Maintaining high throughput

rycwo commented 1 year ago

Thank you for this great library!

I have been running some tests to see how far I can stretch WebRTC data channels. I've seen the benchmarks and read through a number of the other issues, which have been very insightful. In my testing I've run into a scenario that is giving unexpectedly poor performance. I'm struggling to understand why this is the case — I was hoping somebody could shed some light for me.

I've prepared a patch that modifies the example client slightly to demonstrate the issue:

periodic-send.patch

Essentially the changes simulate:

Queuing a large buffer's worth of data (16 MB) into a "ring buffer" every 30 secs
Sending this large buffer in 32 KB messages whenever the data channel buffer is empty (as per benchmark.cpp)

I've taken care to ensure I am not blocking rtc::DataChannel::onOpen (I am blocking rtc::DataChannel::onBufferedAmountLow in the patch, but using a detached thread there to send doesn't seem to make a difference).

Testing steps:

Start an example signaling server on a remote AWS instance
Start the modified client on the same remote AWS instance
Start the example web client on my local machine

What appears to happen: within a few seconds from the first couple hundred or so messages, messages send progressively slower. Up to a point where it bottoms out at a really low throughput of < 1 Mbps!

Below are a couple of screenshots from chrome://webrtc-internals/ while running the test.

Stats graphs for transport:

Stats graphs for candidate-pair:

You can clearly see the logarithmic drop-off in the bytesReceived_in_bits/s.

I am also able to recreate the same slowdown by connecting to the patched client with an unmodified example client.

Any idea why this might be happening? Is this related to flow control/congestion? If so, how come the first set of messages send nice and quickly?

At its slowest point, bufferedAmountLow seems to be called between every message, which seems to suggest the receiver isn't receiving the messages quickly enough? If so, given there's a bit of a break between the first and second sets of messages, shouldn't the receiving buffer clear out in time?

Is there any way for me to debug this further? Maybe get a sense of libdatachannel/usrsctp buffer sizes and settings?

What can I do to fix/mitigate the slowdown?

Any help would be appreciated, thanks again!

paullouisageneau commented 1 year ago

Thank you for reporting. Is the issue specific to the AWS instance? I can't reproduce on my side as the throughput looks as expected.

For instance, this is the behavior I get with the patched client over an emulated 20Mbit/s bottleneck with 20ms RTT:

rycwo commented 1 year ago

Thanks for the fast response! Does this mean you would not expect the performance to degrade like I was showing?

I'm also not able to reproduce the issue locally.

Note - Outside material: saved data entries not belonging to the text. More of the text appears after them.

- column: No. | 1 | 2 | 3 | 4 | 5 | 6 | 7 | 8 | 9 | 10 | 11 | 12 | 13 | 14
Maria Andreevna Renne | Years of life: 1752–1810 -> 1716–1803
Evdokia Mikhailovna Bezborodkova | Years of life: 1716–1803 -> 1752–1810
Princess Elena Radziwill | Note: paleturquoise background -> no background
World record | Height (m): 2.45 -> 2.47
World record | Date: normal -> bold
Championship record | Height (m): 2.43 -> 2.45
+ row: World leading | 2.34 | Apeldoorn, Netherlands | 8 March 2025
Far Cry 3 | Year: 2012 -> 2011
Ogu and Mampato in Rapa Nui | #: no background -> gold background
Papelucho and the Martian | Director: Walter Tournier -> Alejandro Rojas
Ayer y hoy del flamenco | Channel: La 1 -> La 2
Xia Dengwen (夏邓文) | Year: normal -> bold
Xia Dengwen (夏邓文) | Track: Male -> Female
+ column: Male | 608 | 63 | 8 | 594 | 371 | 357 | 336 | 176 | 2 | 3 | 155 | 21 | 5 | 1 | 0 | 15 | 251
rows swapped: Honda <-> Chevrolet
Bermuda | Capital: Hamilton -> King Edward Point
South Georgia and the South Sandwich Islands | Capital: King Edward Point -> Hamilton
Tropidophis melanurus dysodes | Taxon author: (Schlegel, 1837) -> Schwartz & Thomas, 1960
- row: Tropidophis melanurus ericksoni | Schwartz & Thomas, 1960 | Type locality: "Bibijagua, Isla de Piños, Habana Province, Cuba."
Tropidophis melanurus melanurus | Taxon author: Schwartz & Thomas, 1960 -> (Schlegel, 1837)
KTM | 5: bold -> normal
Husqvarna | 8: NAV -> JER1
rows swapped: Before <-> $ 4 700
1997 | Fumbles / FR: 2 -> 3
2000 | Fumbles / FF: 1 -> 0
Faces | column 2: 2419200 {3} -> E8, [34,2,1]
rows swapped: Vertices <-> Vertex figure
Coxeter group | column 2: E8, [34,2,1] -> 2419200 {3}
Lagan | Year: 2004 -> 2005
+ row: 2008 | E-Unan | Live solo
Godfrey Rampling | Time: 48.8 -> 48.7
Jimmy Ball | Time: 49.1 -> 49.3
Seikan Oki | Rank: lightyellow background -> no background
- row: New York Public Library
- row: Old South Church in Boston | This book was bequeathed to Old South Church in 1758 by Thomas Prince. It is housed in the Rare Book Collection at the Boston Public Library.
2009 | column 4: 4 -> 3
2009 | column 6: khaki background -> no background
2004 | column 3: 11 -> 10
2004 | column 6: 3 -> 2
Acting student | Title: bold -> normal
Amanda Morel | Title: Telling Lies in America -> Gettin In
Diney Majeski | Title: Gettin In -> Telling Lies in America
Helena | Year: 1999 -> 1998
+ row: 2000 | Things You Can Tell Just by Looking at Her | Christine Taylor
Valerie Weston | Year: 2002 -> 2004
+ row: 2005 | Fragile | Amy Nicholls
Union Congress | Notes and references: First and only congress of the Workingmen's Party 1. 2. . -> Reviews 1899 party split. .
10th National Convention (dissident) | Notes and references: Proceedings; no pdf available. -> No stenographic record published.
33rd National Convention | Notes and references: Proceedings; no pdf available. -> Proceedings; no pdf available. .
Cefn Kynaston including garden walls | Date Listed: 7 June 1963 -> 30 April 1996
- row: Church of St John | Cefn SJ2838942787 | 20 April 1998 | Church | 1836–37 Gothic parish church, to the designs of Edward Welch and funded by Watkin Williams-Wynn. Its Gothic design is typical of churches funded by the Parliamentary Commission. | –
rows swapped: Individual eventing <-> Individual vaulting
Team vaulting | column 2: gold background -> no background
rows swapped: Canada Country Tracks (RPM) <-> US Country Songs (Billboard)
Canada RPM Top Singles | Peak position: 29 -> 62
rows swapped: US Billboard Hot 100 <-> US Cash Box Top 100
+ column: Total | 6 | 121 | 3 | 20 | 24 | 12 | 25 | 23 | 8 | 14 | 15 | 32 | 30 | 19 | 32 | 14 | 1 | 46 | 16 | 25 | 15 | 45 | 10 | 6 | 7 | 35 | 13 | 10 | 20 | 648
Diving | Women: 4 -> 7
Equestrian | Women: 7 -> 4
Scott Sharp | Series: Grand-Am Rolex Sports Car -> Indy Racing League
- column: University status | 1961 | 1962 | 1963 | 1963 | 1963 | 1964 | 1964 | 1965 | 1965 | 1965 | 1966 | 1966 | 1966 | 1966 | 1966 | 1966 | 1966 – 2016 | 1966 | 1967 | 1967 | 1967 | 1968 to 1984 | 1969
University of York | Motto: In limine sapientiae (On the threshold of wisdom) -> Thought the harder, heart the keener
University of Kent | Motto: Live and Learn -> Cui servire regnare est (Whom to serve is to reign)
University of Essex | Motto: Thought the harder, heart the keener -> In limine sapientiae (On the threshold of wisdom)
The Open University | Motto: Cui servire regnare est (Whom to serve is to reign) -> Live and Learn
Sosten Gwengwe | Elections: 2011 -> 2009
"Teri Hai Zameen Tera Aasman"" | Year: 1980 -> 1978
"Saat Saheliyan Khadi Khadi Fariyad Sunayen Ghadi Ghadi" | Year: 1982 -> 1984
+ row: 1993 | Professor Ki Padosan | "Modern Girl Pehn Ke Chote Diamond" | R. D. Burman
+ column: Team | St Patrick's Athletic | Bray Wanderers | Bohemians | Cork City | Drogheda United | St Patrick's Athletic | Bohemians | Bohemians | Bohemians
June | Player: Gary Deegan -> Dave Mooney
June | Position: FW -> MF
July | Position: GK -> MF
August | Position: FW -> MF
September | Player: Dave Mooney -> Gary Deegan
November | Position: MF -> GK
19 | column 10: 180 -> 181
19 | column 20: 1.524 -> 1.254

But I carried out the same test on a remote Linode and I'm seeing the same slowdown (albeit with slightly different numbers, but a similar, steep logarithmic graph nonetheless).

I should mention that new connections always start with high throughput before dropping down, not sure if this gives any more insight into the problem?

paullouisageneau commented 1 year ago

Interesting, what kind of connection do you use on the browser side?

rycwo commented 1 year ago

Wired Ethernet to my desktop, but it's reproducible over Wi-Fi. In both remote tests, the connection is Transatlantic (Linode/AWS in US East ↔ UK).

paullouisageneau commented 1 year ago

Wired Ethernet to my desktop, but it's reproducible over Wi-Fi. In both remote tests, the connection is Transatlantic (Linode/AWS in US East left_right_arrow UK).

OK, and what is the bandwidth? What is the typical ping time to US East?

rycwo commented 1 year ago

It looks like I'm getting about 97 ms RTT:

14 packets transmitted, 14 received, 0% packet loss, time 13020ms
rtt min/avg/max/mdev = 96.697/97.093/97.549/0.218 ms

On the browser side the bandwidth is about 160 Mbps:

paullouisageneau commented 1 year ago

I'm unable to reproduce the behavior by emulating equivalent parameters. Is it possible that your ISP throttles unknown UDP flows to something like 1Mbit/s? It kind of looks like it and such practices sadly exist.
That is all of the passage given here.